(PROBLEM REQUIREMENTS) Only the lines from the beginning of the data through the one with "yönetilen bir devlet olarak bilinir. Safevi" belong in the answer, each retyped exactly, with pictures left out.

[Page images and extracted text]

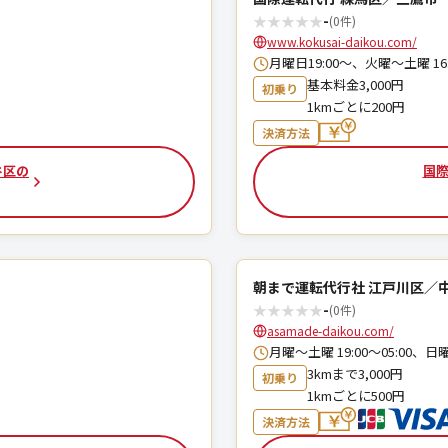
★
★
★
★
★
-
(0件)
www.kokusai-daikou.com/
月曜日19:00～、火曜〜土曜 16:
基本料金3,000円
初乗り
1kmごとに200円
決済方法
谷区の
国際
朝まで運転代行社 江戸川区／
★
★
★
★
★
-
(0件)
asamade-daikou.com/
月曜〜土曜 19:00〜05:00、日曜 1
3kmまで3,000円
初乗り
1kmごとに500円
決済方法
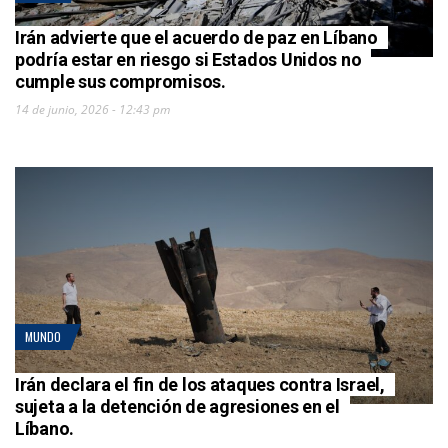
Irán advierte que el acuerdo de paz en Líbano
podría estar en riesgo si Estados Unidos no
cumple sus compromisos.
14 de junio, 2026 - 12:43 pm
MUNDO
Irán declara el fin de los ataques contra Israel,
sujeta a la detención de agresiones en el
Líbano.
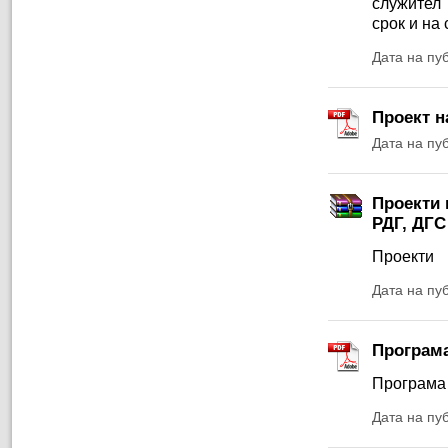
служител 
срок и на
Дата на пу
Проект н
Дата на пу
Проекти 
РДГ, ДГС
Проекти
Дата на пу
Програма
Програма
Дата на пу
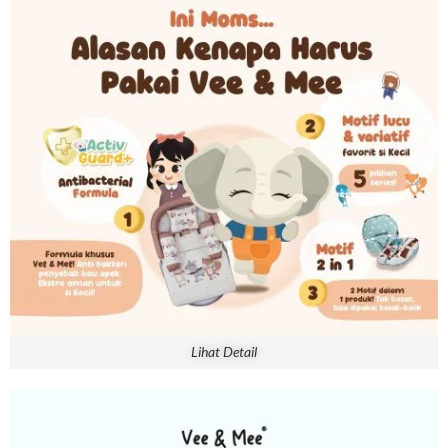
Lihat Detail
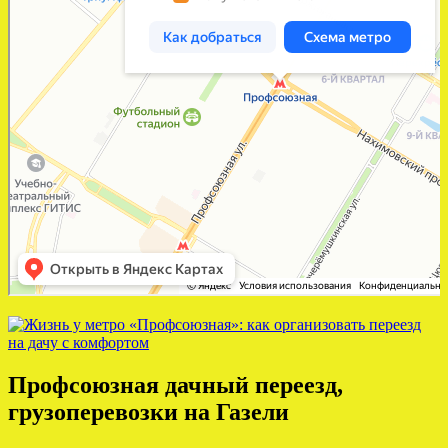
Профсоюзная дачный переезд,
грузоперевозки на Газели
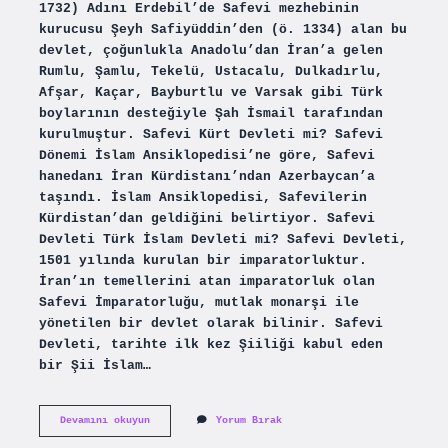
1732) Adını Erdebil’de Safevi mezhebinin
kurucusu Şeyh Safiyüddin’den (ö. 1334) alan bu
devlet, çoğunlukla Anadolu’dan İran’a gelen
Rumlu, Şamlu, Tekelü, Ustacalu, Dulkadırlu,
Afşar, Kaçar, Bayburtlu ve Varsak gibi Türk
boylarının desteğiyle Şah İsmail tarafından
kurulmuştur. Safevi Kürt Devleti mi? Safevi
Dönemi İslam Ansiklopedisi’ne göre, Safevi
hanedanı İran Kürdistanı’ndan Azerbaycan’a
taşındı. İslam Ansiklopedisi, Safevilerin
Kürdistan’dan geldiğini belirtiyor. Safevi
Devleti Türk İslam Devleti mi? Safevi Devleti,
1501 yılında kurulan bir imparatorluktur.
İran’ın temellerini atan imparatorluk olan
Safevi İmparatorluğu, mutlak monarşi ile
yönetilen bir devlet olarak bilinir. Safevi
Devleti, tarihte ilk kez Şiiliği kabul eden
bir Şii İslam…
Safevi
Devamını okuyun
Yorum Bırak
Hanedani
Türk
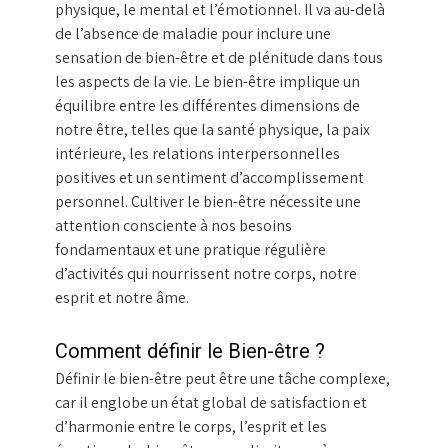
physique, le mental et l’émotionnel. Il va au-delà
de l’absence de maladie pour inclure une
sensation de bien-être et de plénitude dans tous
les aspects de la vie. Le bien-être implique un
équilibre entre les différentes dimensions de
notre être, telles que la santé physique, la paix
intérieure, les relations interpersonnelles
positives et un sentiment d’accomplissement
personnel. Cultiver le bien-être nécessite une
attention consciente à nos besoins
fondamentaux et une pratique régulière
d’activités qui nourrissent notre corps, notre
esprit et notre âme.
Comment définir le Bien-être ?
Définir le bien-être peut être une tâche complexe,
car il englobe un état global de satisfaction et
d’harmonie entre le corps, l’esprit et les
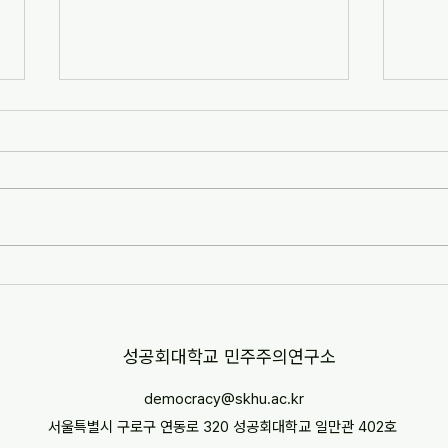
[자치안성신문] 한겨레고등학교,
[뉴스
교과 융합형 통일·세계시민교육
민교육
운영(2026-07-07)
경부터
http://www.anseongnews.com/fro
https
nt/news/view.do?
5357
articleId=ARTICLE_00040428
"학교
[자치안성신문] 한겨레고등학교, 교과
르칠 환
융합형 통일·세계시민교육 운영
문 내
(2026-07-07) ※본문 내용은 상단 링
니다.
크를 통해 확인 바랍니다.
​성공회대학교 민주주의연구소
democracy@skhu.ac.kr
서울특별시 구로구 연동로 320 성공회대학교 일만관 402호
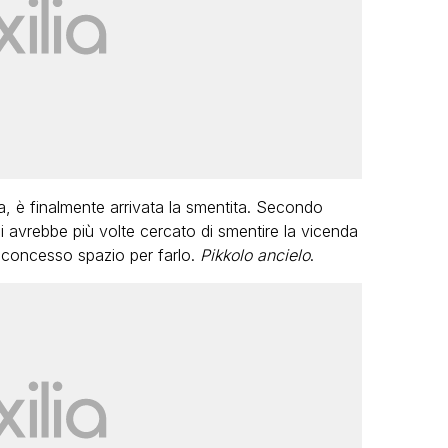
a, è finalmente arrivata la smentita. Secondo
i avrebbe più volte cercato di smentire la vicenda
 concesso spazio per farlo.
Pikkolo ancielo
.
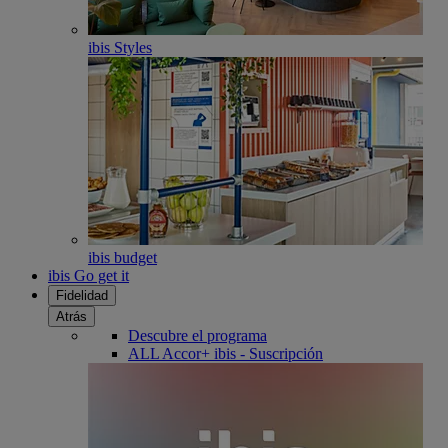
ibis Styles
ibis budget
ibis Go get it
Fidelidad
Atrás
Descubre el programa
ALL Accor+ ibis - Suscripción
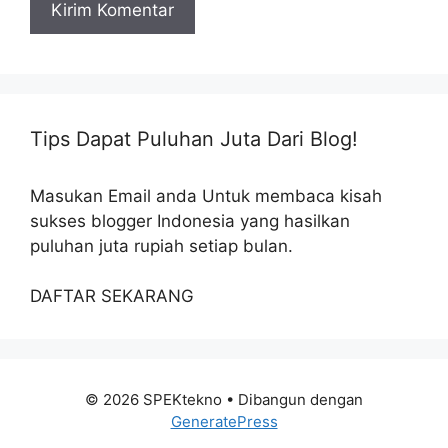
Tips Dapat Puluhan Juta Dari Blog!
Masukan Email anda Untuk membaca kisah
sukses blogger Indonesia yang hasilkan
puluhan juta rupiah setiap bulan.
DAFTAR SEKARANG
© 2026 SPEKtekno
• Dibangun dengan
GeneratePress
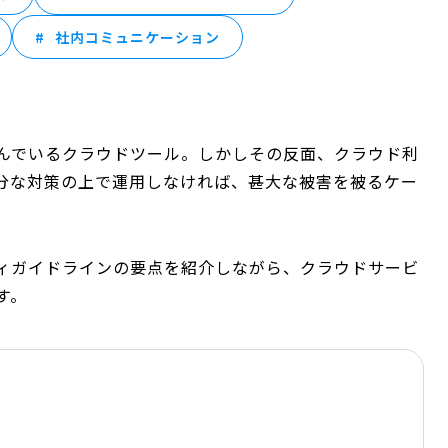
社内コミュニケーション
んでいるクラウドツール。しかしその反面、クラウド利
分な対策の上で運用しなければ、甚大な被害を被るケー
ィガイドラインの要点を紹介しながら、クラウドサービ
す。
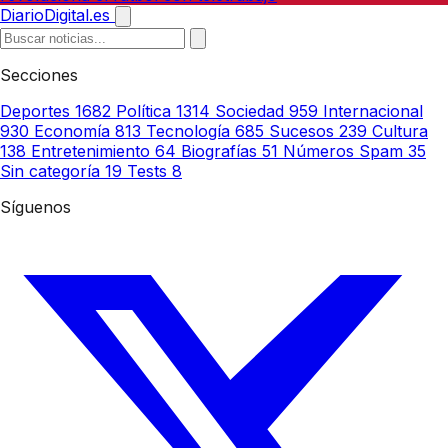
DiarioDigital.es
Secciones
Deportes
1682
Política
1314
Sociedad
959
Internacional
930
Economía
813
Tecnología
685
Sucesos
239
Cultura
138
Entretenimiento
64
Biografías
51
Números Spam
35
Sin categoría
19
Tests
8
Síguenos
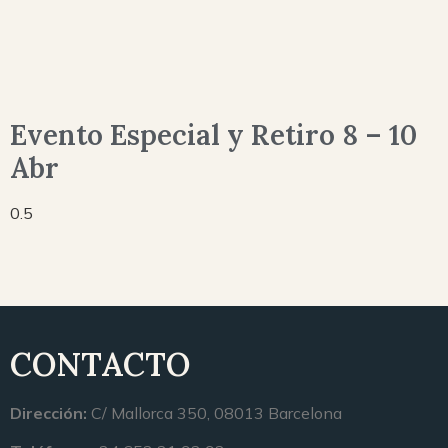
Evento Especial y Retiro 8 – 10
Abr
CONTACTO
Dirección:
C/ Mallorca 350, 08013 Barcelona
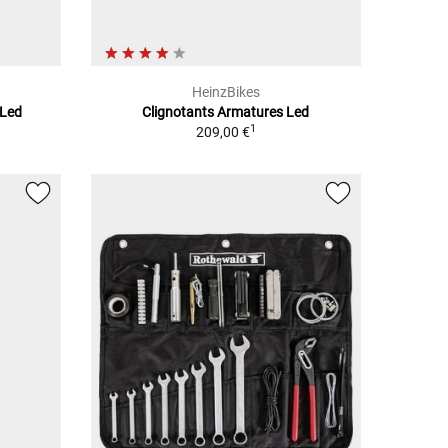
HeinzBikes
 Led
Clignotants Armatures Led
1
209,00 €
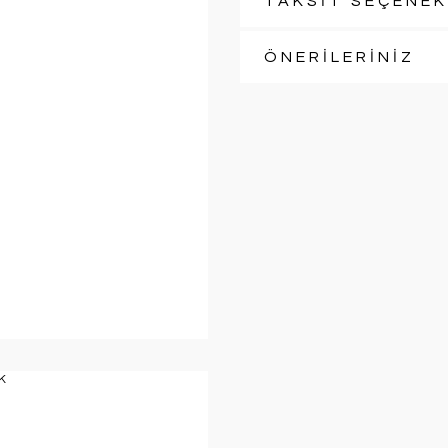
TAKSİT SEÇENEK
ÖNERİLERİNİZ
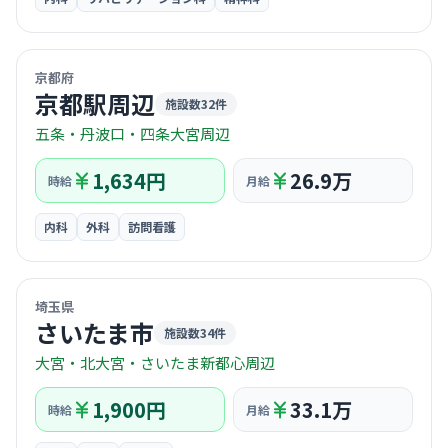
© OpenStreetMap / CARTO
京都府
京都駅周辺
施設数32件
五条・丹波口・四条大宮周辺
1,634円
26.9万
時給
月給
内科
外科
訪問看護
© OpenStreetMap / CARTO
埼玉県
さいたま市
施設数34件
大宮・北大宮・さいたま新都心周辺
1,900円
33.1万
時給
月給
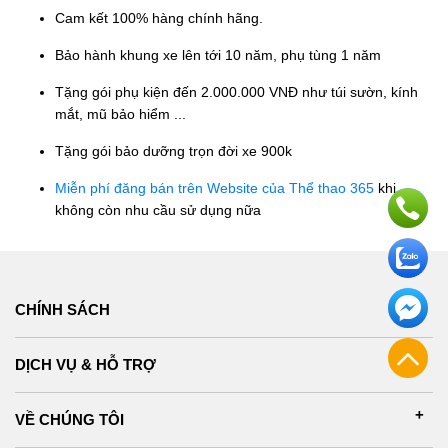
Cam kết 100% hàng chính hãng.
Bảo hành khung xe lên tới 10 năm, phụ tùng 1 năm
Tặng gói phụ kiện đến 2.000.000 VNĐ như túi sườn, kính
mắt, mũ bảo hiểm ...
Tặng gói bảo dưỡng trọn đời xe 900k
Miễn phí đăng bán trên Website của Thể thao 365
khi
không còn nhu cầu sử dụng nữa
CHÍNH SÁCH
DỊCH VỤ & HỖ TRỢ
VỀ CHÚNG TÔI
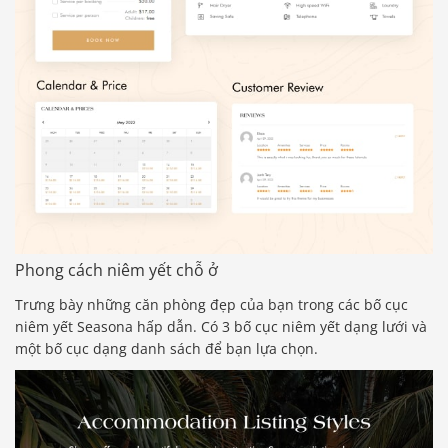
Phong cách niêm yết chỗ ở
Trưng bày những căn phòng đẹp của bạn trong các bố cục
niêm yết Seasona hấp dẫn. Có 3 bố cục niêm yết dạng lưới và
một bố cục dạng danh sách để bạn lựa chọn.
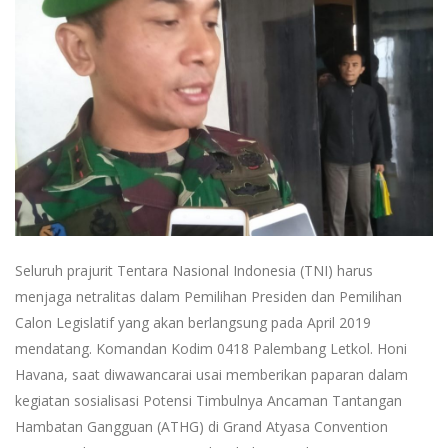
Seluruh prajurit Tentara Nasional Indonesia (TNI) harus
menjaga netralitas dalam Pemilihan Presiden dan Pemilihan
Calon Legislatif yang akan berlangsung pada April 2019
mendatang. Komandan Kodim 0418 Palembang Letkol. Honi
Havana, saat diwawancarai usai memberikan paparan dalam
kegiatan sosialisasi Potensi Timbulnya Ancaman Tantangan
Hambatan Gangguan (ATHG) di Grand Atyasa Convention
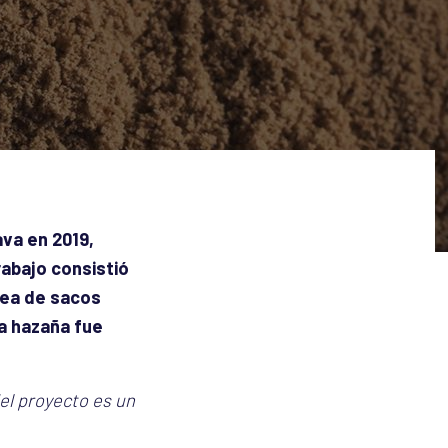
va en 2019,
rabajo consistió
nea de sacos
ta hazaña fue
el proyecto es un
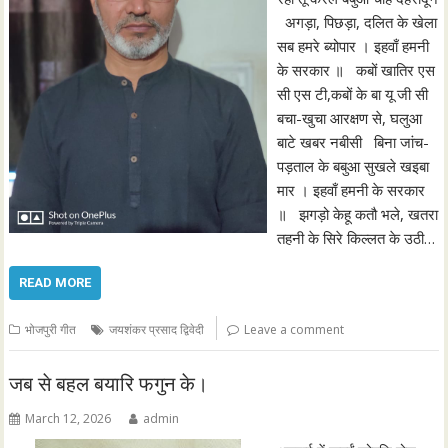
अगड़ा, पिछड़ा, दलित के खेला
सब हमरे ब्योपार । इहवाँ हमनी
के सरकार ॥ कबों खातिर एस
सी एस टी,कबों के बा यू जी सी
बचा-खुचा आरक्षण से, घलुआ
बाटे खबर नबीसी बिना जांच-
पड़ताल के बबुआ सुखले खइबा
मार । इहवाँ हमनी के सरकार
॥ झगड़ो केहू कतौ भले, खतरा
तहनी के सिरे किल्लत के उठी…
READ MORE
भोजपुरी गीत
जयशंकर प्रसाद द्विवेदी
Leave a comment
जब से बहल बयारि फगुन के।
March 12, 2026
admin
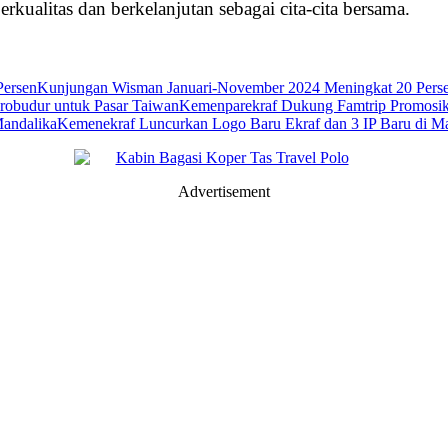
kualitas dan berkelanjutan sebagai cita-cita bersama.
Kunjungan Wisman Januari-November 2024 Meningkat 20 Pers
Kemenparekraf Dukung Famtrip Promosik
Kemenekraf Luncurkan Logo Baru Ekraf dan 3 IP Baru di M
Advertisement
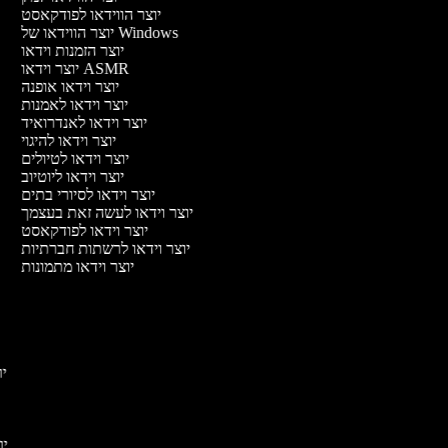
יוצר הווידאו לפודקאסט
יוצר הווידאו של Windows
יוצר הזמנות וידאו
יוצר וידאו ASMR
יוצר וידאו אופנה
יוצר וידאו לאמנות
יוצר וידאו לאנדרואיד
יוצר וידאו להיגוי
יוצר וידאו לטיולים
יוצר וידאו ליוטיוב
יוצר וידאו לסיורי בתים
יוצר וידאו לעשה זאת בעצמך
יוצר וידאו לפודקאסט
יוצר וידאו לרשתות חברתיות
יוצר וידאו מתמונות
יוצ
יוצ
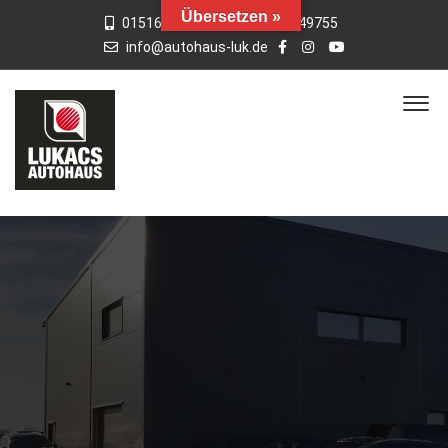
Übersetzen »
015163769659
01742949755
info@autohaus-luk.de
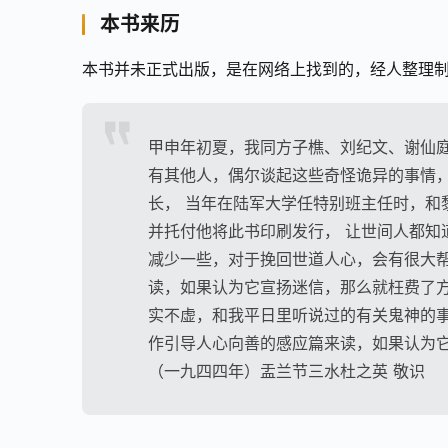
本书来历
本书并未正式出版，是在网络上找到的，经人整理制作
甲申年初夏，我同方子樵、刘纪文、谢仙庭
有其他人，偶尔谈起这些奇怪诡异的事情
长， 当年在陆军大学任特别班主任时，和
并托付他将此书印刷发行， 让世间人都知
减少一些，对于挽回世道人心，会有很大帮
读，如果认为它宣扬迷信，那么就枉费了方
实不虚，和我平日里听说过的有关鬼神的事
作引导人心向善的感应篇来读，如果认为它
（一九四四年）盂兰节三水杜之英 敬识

(OUTPUT BELOW)
★
★
★
★
★
-
(0件)
www.kokusai-daikou.com/
月曜日19:00～、火曜〜土曜 16:
基本料金3,000円
初乗り
1kmごとに200円
決済方法
谷区の
国際
朝まで運転代行社 江戸川区／
★
★
★
★
★
-
(0件)
asamade-daikou.com/
月曜〜土曜 19:00〜05:00、日曜 1
3kmまで3,000円
初乗り
1kmごとに500円
決済方法
Irán advierte que el acuerdo de paz en Líbano
podría estar en riesgo si Estados Unidos no
cumple sus compromisos.
14 de junio, 2026 - 12:43 pm
MUNDO
Irán declara el fin de los ataques contra Israel,
sujeta a la detención de agresiones en el
Líbano.
служител 
срок и на
Дата на пу
Проект н
Дата на пу
Проекти 
РДГ, ДГС
Проекти
Дата на пу
Програма
Програма
Дата на пу
Lihat Detail
Профсоюзная дачный переезд,
грузоперевозки на Газели
1732) Adını Erdebil’de Safevi mezhebinin
kurucusu Şeyh Safiyüddin’den (ö. 1334) alan bu
devlet, çoğunlukla Anadolu’dan İran’a gelen
Rumlu, Şamlu, Tekelü, Ustacalu, Dulkadırlu,
Afşar, Kaçar, Bayburtlu ve Varsak gibi Türk
boylarının desteğiyle Şah İsmail tarafından
kurulmuştur. Safevi Kürt Devleti mi? Safevi
Dönemi İslam Ansiklopedisi’ne göre, Safevi
hanedanı İran Kürdistanı’ndan Azerbaycan’a
taşındı. İslam Ansiklopedisi, Safevilerin
Kürdistan’dan geldiğini belirtiyor. Safevi
Devleti Türk İslam Devleti mi? Safevi Devleti,
1501 yılında kurulan bir imparatorluktur.
İran’ın temellerini atan imparatorluk olan
Safevi İmparatorluğu, mutlak monarşi ile
yönetilen bir devlet olarak bilinir. Safevi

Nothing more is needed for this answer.